Review the material line by line. Identify and copy every line that contains the string "lines".

* _Extracted records_:

Segment Open

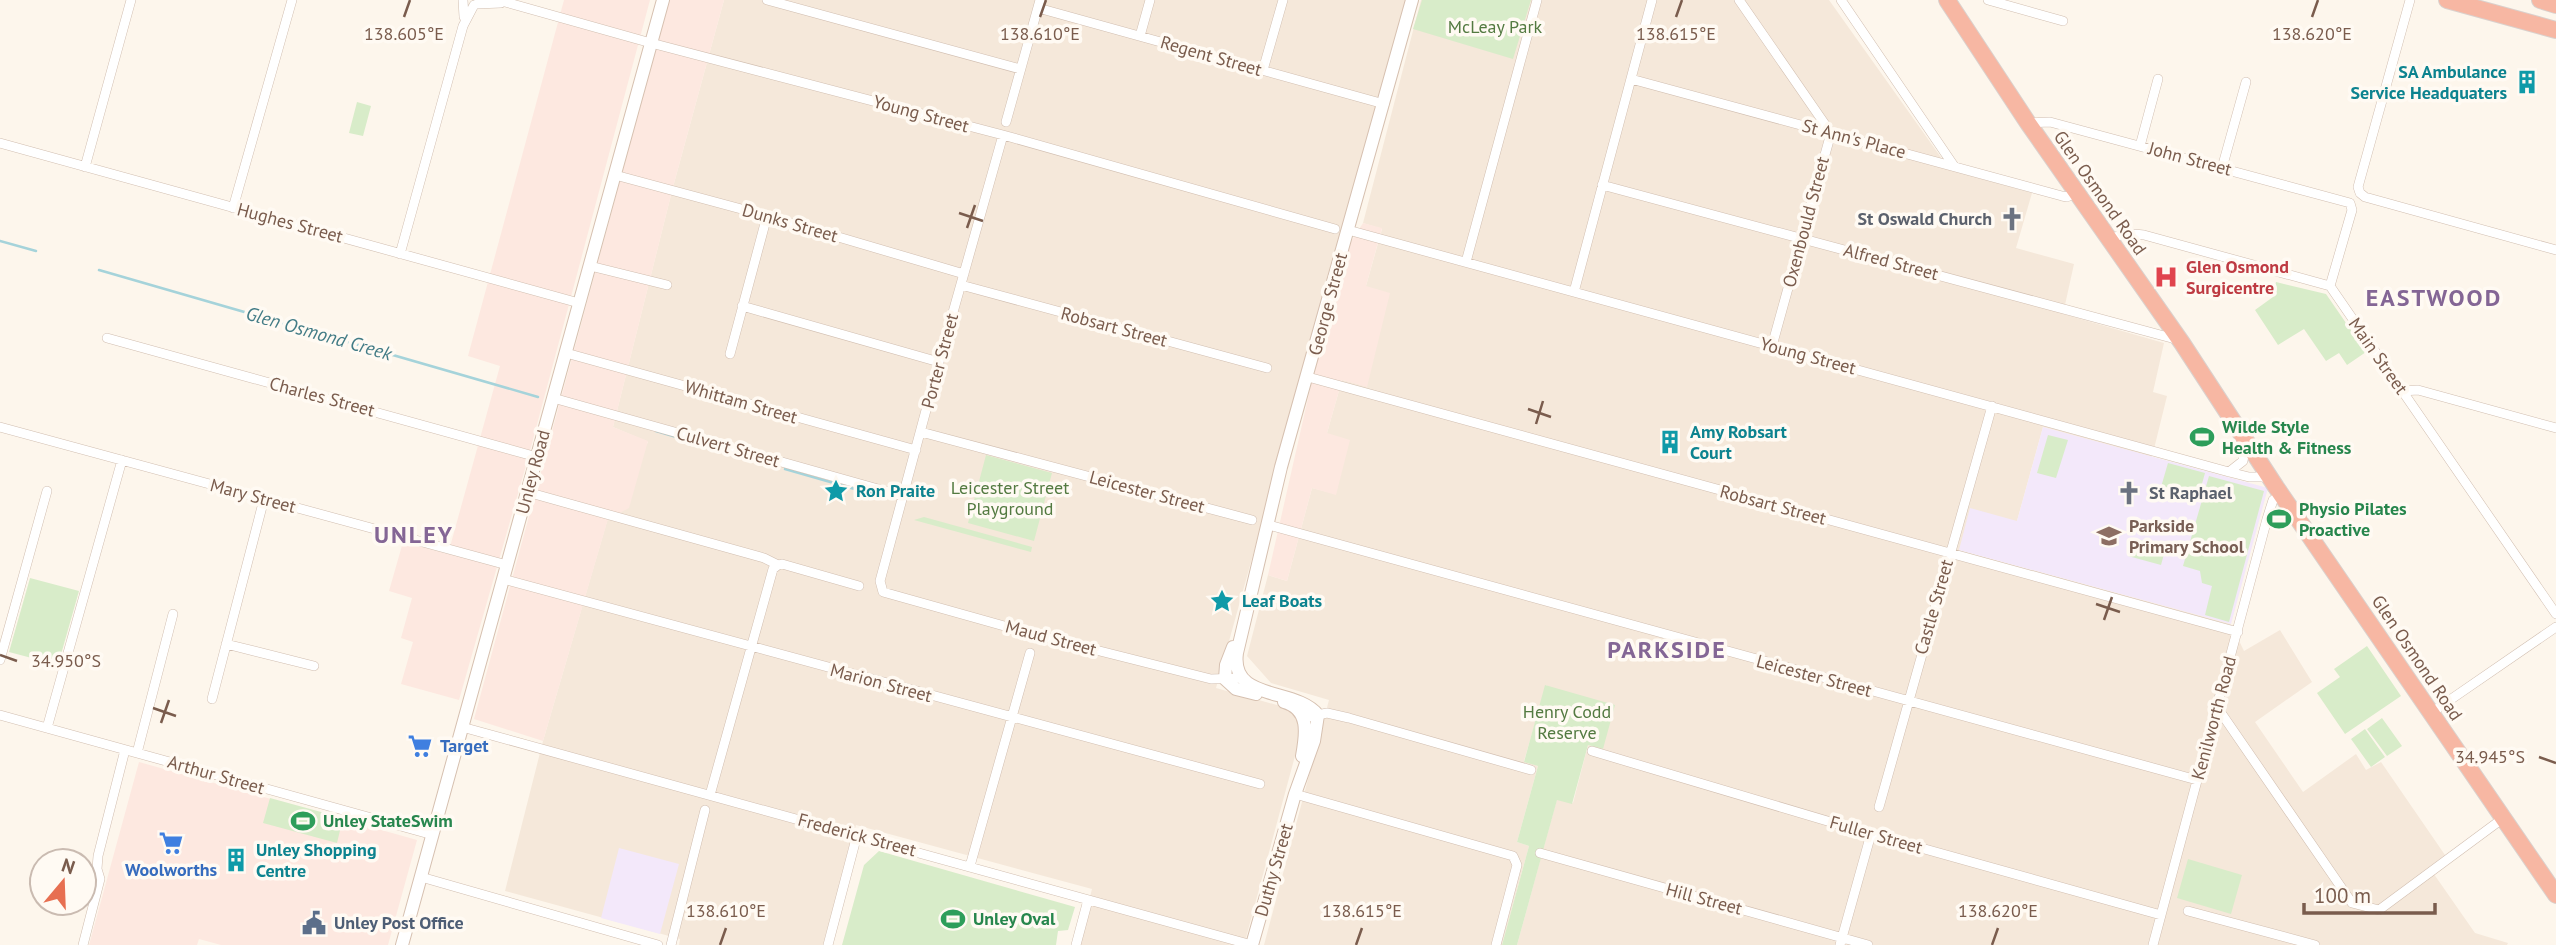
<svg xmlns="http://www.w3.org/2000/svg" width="2556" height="945" font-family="'PT Sans',sans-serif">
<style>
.residential{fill:#f5e8da}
.commercial{fill:#fde8e0}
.education{fill:#f3e8fa}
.green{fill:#d8ecc9}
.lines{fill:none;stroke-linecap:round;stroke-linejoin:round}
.stream{stroke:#a5d3da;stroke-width:2.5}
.street-casing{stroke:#d1beb0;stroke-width:10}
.secondary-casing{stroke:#d6c0b0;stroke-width:14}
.highway-casing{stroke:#dad1cd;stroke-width:18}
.street{stroke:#fff;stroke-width:9}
.secondary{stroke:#fff;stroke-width:12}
.highway{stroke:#f7b7a3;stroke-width:16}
.ticks{fill:none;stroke:#7a5c4d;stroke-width:2.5}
.labels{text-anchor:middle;stroke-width:7;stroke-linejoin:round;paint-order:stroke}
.park-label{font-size:18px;fill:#537a41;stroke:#fffaf3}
.street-label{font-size:18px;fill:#7a5c4d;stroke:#fffaf3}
.culture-label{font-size:18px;font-weight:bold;fill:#0d838f;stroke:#fffaf3;text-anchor:start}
.worship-label{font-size:18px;font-weight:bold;fill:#5b616d;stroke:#fffaf3;text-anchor:end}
.health-label{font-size:18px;font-weight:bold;fill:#be3a42;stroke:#fffaf3;text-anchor:start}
.leisure-label{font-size:18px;font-weight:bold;fill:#27864d;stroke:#fffaf3;text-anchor:start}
.education-label{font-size:18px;font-weight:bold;fill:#785e54;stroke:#fffaf3;text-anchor:start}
.shop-label{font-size:18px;font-weight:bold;fill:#366cbe;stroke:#fffaf3;text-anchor:start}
.service-label{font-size:18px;font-weight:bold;fill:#4e5e75;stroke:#fffaf3;text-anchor:start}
.water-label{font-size:19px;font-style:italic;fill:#437c86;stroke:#fffaf3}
.district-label{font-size:24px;font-weight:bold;letter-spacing:2px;fill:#846695;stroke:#fffaf3}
.ticks-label{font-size:18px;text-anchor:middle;fill:#7a5c4d;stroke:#fffaf3;stroke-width:7;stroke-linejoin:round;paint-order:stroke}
</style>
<rect width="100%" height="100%" fill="#fdf6ec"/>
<path class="residential" d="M724,0h683l-191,688 75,21 11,21 -58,215h-166l14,-56 -236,-64 -33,120h-144l1,-6 -175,-48 38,-150 65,-223 40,-76 -35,-15 60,-240z
M1421,0h408l121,170 82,23 -16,55 58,16 -11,50 101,29 -11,49 14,4 -15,61 -109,-30 -26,94 -58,29 272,74 13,27 36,-21 32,52 -57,40 48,70 53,-38 10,16 15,-8 64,93 -16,12 46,66 33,10 -1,2h-990l40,-146 16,4 15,-58 15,4 -57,-64 -22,76 14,5 -21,76 12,4 -27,99h-238l65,-245 -58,-17 -24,-27 21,-81 19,6 25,-93 24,6 -9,-61 15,-53 25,6 -1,-100 16,-57 -19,-6z"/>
<path class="commercial" d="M564,0h86l-123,462 -68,238 -58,-16 12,-42 -12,-4 11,-40 -23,-7 14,-49 45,12 52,-188 -32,-10z
M669,0h55l-51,187 -60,240 35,14 -19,67 -21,11 -65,222 -69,-22z
M1363,223l19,5 -16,58 24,7 -23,94 -25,-7 -15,53 23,7 -14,55 -24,-7 -25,93 -19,-6 43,-190 39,-142z
M139,762l278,78 -29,105h-167l-22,-6 -2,6h-108z"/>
<path class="education" d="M2043,427l225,61 -37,136 -272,-74 11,-42 47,13z
M619,848l60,16 -19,70 -59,-16z"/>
<path class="green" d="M1422,0h109l-18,59 -100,-30z
M357,102l14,4 -8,30 -14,-3z
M2276,282l50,12 40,58 -19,13 -8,-12 -13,8 -22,-32 -26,16 -23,-35 18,-13z
M2048,435l20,5 -12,38 -19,-5z
M986,455l66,18 -18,68 -66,-18z
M2168,463l37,10 -7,25 -37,-11z
M2209,476l55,15 -35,131 -24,-7 7,-29 -10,-3 -2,-12 -17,-5z
M924,517l108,30 -1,5 -117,-32z
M2133,538l33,9 -5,18 -33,-9z
M30,578l49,13 -21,74 -49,-13z
M2367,646l34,50 -56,38 -28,-41 23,-16 -6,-8z
M1545,685l70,20 -12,44 -15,-4 -16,59 -15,-4 -40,145h-15l27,-99 -12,-4 21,-76 -14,-4z
M2382,718l20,28 -15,10 -20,-27z
M2365,729l20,28 -14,10 -20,-28z
M270,798l73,20 -6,25 -74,-20z
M879,851l196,56 -7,23 -10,1 -2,14h-214l22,-80z
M2188,859l54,16 -11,39 -54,-16z"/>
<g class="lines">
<path class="stream" d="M0,241l36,10
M99,270l439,127
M656,431l115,34
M785,469l101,29"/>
<g class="street-casing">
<path id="street" d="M463,0l1,17
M498,0l153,43 352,92 332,94
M767,0l253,69
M1739,0l92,133 -59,213
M1841,0l113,166
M1988,0l75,21
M2410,0l-52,187 2,6 5,4 191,53
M477,4l24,-1
M1038,8l346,96
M1140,36l10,-36
M1263,70l20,-70
M1631,79l431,117 5,1 9,-5
M1006,122l34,-122
M2028,123l22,-1 300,81 2,7 -22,76
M1003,135l-64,227 -59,219 3,11 157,44 171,43 30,-1
M0,143l579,160
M2140,146l18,-67
M85,167l46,-167
M2222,168l24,-86
M615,175l152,41 197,58
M1602,185l577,155
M233,208l59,-208
M1348,230l881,242 20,5h20
M2109,240c12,-7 21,-7 35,-5l186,51 226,328
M400,254l63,-228 11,-21
M1466,262l71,-262
M590,266l77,19
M961,285l306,83
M1574,292l78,-292
M742,306l197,56
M107,338l430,119
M566,353l350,97
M730,354l37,-138
M1308,377l930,255
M2402,391l16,-1 138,38
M553,398l350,98
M0,427l507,138
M921,432l331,88
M2229,472l14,-11 3,-19
M527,492l237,66 14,7 4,-1 77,22
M1269,525l928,255
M503,579l757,205
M226,644l88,22
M0,660l47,-169
M212,699l52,-200
M2217,707l135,196 27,7 123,-91
M2431,713l125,-86
M0,715l433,120
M1304,718l23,-5 22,5 182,52
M462,727l790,218
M47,728l75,-268
M1592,751l279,83 290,81
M137,753l36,-139
M1295,794l218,62 4,9 -21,80
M710,795l63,-226 5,-4
M1879,807l113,-401
M1540,853l328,92
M970,866l60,-213
M421,877l237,68
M2188,911l127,34
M83,945l17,-66 -3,-10 1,-13 27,-106
M671,945l34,-135
M828,945l29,-110
M1076,945l12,-45
M1840,945l31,-111
M2153,945l114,-426 6,-19 8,-5"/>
</g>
<g class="secondary-casing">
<path id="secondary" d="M1233,647l-7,18 -1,14 11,10 20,5
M1284,702c26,7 22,32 18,54
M402,945l261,-945
M1252,945l43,-151 19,-53 4,-26c-22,-28 -88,-13 -81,-62l44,-186 131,-467"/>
</g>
<g class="highway-casing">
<path id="highway" d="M1947,0l81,123 154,220 94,144 280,408
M2447,0l109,30
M2540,0l16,5"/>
</g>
<use href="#street" class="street"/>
<use href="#secondary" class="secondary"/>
<use href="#highway" class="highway"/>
</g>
<path class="ticks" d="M404,17l6,-17M1040,17l6,-17M1676,17l6,-17M2312,17l6,-17M959,213l24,8M967,228l8,-23M1528,409l23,8M1536,424l7,-23M2096,604l24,8M2104,620l8,-23M0,655l17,6M153,708l23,8M161,723l8,-23M2539,757l17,6M720,945l6,-17M1356,945l6,-17M1992,945l6,-17"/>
<defs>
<g id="building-bare" transform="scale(1.89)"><path d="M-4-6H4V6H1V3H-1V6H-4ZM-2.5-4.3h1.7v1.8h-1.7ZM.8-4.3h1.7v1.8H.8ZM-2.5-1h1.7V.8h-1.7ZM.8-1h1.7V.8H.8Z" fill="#0f9aa8" stroke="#fffaf3" stroke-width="2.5" paint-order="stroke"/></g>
<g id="church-bare" transform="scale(1.89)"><path d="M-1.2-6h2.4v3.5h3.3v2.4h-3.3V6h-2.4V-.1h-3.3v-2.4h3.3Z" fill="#6b7280" stroke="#fffaf3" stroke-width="2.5" paint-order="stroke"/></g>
<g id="hospital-bare" transform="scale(1.89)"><path d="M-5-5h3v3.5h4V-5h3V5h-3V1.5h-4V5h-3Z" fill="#e0444e" stroke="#fffaf3" stroke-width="2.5" paint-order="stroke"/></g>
<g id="stadium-bare" transform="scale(1.89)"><path d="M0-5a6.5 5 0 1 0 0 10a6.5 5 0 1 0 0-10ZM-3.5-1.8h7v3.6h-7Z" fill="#2e9e5b" stroke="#fffaf3" stroke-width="2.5" paint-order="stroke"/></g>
<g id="sight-bare" transform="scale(1.89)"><path d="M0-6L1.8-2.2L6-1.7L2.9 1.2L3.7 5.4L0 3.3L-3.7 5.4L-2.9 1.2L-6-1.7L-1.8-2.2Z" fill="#0f9aa8" stroke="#fffaf3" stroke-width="2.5" paint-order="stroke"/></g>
<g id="school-bare" transform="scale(1.89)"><path d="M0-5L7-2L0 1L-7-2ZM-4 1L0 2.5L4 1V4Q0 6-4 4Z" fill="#8d6e63" stroke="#fffaf3" stroke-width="2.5" paint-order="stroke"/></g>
<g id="supermarket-bare" transform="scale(1.89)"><path d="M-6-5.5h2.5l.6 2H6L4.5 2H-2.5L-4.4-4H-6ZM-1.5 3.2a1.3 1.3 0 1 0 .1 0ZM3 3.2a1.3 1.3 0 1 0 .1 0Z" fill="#3f7fe0" stroke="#fffaf3" stroke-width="2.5" paint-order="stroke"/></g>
<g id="civic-bare" transform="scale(1.89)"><path d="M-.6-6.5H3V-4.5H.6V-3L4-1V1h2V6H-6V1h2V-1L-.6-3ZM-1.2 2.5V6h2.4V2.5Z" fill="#5c6f8a" stroke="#fffaf3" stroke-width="2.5" paint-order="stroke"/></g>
</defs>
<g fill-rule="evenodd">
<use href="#building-bare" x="2527" y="82"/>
<use href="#church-bare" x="2012" y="219"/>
<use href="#hospital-bare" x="2166" y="277"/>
<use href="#stadium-bare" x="2202" y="437"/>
<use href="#building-bare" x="1670" y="442"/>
<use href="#sight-bare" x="836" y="491"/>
<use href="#church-bare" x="2129" y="493"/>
<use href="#stadium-bare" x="2279" y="519"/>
<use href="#school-bare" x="2109" y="536"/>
<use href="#sight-bare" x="1222" y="601"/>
<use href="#supermarket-bare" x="420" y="746"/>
<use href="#stadium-bare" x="303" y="821"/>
<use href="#supermarket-bare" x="171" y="843"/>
<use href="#building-bare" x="236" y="860"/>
<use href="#stadium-bare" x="953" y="919"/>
<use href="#civic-bare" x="314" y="923"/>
</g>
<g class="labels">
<g class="park-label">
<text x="1495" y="33">McLeay Park</text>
<text x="1010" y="494">Leicester Street<tspan x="1010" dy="21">Playground</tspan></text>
<text x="1567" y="718">Henry Codd<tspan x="1567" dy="21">Reserve</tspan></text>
</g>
<g class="street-label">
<text transform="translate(1211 56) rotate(16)" y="6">Regent Street</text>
<text transform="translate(921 114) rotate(15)" y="6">Young Street</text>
<text transform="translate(1854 139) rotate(15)" y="6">St Ann's Place</text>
<text transform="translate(2190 159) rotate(15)" y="6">John Street</text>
<text transform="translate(2100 193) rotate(55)" y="6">Glen Osmond Road</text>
<text transform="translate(1806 222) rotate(-75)" y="6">Oxenbould Street</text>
<text transform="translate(290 223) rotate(15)" y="6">Hughes Street</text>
<text transform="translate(790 223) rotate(16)" y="6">Dunks Street</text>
<text transform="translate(1891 262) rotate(15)" y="6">Alfred Street</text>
<text transform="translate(1328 304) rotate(-75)" y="6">George Street</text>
<text transform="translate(1114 327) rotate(15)" y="6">Robsart Street</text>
<text transform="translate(1808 356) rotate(15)" y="6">Young Street</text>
<text transform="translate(2378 356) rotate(55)" y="6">Main Street</text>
<text transform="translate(940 361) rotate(-75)" y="6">Porter Street</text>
<text transform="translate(322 397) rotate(15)" y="6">Charles Street</text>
<text transform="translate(741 402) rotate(16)" y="6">Whittam Street</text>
<text transform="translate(728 447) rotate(16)" y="6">Culvert Street</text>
<text transform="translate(533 472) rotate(-75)" y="6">Unley Road</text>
<text transform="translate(1147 492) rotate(15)" y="6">Leicester Street</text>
<text transform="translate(253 496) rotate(15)" y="6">Mary Street</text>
<text transform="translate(1773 505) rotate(15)" y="6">Robsart Street</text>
<text transform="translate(1934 607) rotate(-74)" y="6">Castle Street</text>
<text transform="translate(1051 638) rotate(15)" y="6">Maud Street</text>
<text transform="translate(2417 658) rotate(56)" y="6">Glen Osmond Road</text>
<text transform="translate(1814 676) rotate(15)" y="6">Leicester Street</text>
<text transform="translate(881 683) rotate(15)" y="6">Marion Street</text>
<text transform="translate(2214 718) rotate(-75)" y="6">Kenilworth Road</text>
<text transform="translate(216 775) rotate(16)" y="6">Arthur Street</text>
<text transform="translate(857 835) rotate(15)" y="6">Frederick Street</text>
<text transform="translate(1876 835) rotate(16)" y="6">Fuller Street</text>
<text transform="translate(1274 870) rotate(-74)" y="6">Duthy Street</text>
<text transform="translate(1704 899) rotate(15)" y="6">Hill Street</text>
</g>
<g class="culture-label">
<text x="2507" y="78" text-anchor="end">SA Ambulance<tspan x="2507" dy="21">Service Headquaters</tspan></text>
<text x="1690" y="438">Amy Robsart<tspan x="1690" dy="21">Court</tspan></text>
<text x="856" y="497">Ron Praite</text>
<text x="1242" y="607">Leaf Boats</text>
<text x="256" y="856">Unley Shopping<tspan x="256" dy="21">Centre</tspan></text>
</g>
<g class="worship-label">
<text x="1992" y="225">St Oswald Church</text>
<text x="2149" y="499" text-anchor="start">St Raphael</text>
</g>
<g class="health-label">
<text x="2186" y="273">Glen Osmond<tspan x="2186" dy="21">Surgicentre</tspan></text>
</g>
<g class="leisure-label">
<text x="2222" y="433">Wilde Style<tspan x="2222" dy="21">Health &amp; Fitness</tspan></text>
<text x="2299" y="515">Physio Pilates<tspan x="2299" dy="21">Proactive</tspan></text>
<text x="323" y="827">Unley StateSwim</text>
<text x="973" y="925">Unley Oval</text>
</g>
<g class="education-label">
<text x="2129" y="532">Parkside<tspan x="2129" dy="21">Primary School</tspan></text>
</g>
<g class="shop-label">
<text x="440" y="752">Target</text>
<text x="171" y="876" text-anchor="middle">Woolworths</text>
</g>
<g class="service-label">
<text x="334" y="929">Unley Post Office</text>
</g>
<g class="water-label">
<text transform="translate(319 333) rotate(16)" y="7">Glen Osmond Creek</text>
</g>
<g class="district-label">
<text x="2434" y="306">EASTWOOD</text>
<text x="414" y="543">UNLEY</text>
<text x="1667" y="658">PARKSIDE</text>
</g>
</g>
<g class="ticks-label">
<text x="404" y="40">138.605°E</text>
<text x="1040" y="40">138.610°E</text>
<text x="1676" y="40">138.615°E</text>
<text x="2312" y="40">138.620°E</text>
<text x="66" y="667">34.950°S</text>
<text x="2490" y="763">34.945°S</text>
<text x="726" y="917">138.610°E</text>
<text x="1362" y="917">138.615°E</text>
<text x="1998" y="917">138.620°E</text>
</g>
<g transform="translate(63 882) rotate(19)"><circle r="33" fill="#fffaf3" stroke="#cabbb1" stroke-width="2"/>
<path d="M0-5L12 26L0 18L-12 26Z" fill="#e76f51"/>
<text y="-10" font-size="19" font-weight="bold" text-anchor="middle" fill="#7a5c4d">N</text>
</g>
<path d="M2304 903v10h131v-10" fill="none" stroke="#7a5c4d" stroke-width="3.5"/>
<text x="2314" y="903" font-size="21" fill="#7a5c4d" stroke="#fffaf3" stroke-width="5" paint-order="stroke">100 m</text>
</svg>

Segment Closed

* _Task response_:
.lines{fill:none;stroke-linecap:round;stroke-linejoin:round}
<g class="lines">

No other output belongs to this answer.